WHAT WERE THE EARLIEST FORMS OF COMMUNICATION?


Early people probably communicated through a combination of primitive sounds and basic sign language. Languages may have evolved through a need for survival — warning others of danger, for instance. They developed gradually as people used the spoken word for instruction and entertainment. Oral communication, particularly through story-telling, was and still is an important part of a society's culture.



Making sounds such as grunting or guttural sounds at a low pitch or high pitch would indicate either social communication or be a warning sign. Body language was also used as communication at this time.  Later written communication came about when humans realised the need to record their daily life activities. Further down the line this progressed to meeting the needs of bartering and exchanging of goods. The ancient Egyptians were amongst the first people to use symbols as a form of written communication which later developed into the alphabet system that we know today. 

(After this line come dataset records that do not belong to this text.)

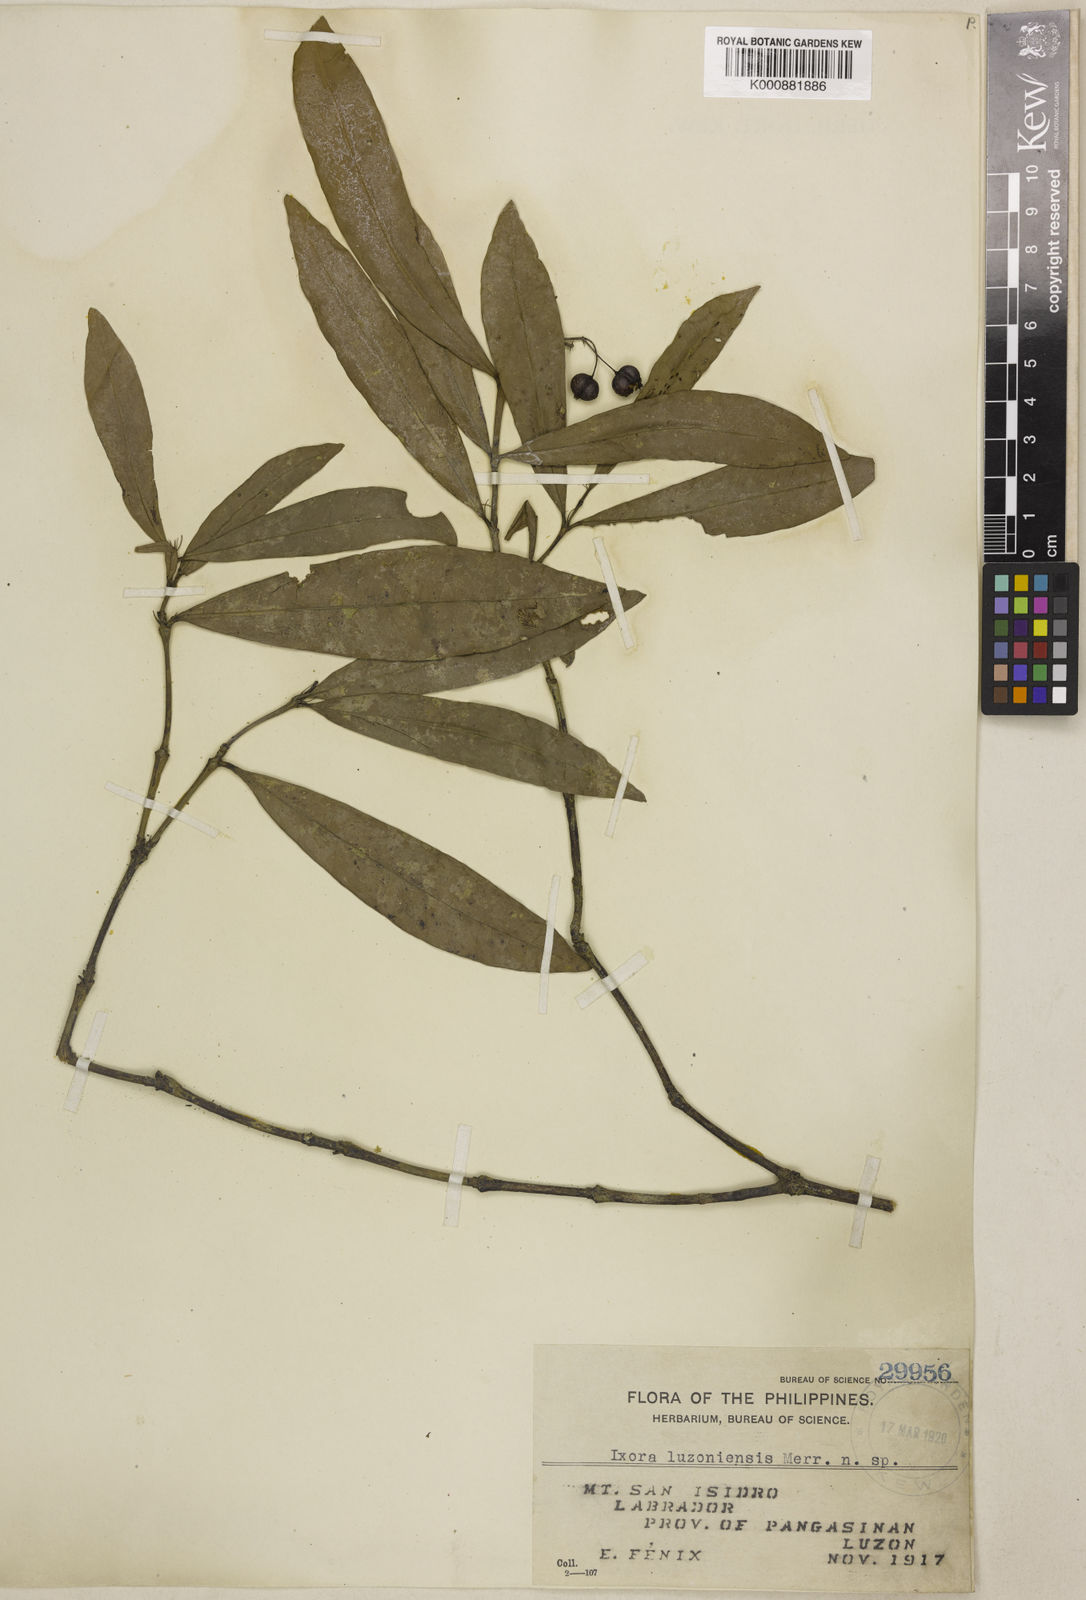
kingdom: Plantae
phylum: Tracheophyta
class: Magnoliopsida
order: Gentianales
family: Rubiaceae
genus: Ixora
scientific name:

Cave drawings were murals that people painted onto the walls of caves and canyons to tell the story of their culture.  They would tell stories of battles, hunts and culture. Storytelling was used to tell stories, both fiction and nonfiction, before there were books.  It was a way for families and communities to pass on information about their past.



Drums were one way to send signals to neighbouring tribes and groups.  The sound of the drumming patterns would tell them of concerns and events they needed to know. Smoke signals were another way to send messages to people who were not close enough to use words with.  Can you imagine living without your telephone?  We sure have come a long way!



For many years it was widely believed that the only reliable form of knowledge was the written word. Books, diaries, documents, and newspapers.These commanded respect because their words could be preserved. But the printed word can be misleading. For example, certain history books taught, inaccurately, that Africans arrived in Southern Africa at more or less the same time as European settlers landed in the Cape. Some books emphasised differences amongst people. And while most textbooks acknowledged that the Khoisan had lived in South Africa for a very long time, the writers saw them as 'primitive', and paid very little respect to their history.



When European settlers arrived in South Africa, most of them could read and write. They valued the written word as a precious form of knowledge. But European scholars made the mistake of thinking that writing was the only way that knowledge could be passed on. Where they did not find books in Africa, they simply assumed that Africa had no history.